A picture is worth more than one word

The brain’s visual areas independently process rich levels of information from a scene to help identify objects while retaining other details.

Image credit: Liam Huang via Flickr (CC BY 2.0)

When looking at a picture, we can quickly identify a recognizable object, such as an apple, applying a single word label to it. Although extensive neuroscience research has focused on how human and monkey brains achieve this recognition, our understanding of how the brain and brain-like computer models interpret other complex aspects of a visual scene – such as object position and environmental context – remains incomplete.

In particular, it was not clear to what extent object recognition comes at the expense of other important scene details. For example, various aspects of the scene might be processed simultaneously. On the other hand, general object recognition may interfere with processing of such details.

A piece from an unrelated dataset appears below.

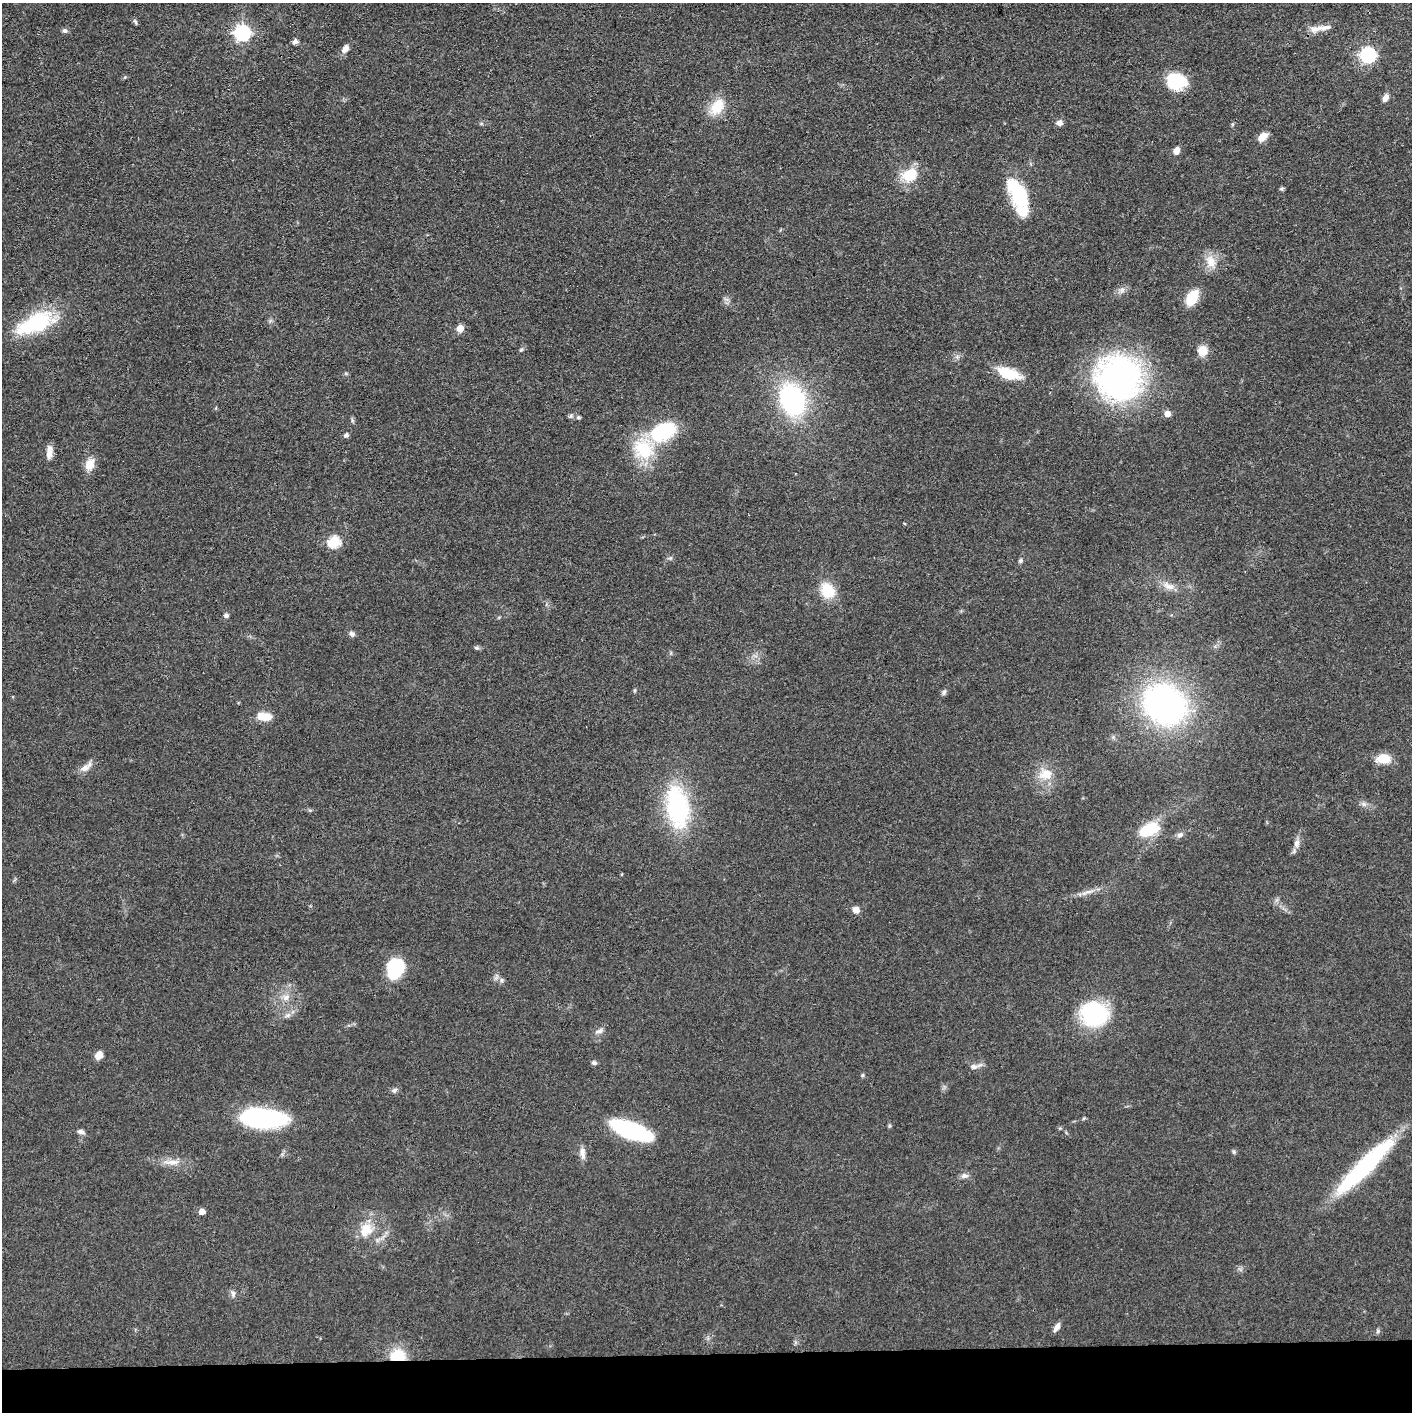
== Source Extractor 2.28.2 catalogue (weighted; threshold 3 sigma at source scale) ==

To investigate this, Lindsey and Issa analyzed 12 monkey and human brain datasets, as well as numerous computer models, to explore how different aspects of a scene are encoded in neurons and how these aspects are represented by computational models. The analysis revealed that preventing effective separation and retention of information about object pose and environmental context worsened object identification in monkey cortex neurons. In addition, the computer models that were the most brain-like could independently preserve the other scene details without interfering with object identification.

The findings suggest that human and monkey high level ventral visual processing systems are capable of representing the environment in a more complex way than previously appreciated. In the future, studying more brain activity data could help to identify how rich the encoded information is and how it might support other functions like spatial navigation. This knowledge could help to build computational models that process the information in the same way, potentially improving their understanding of real-world scenes.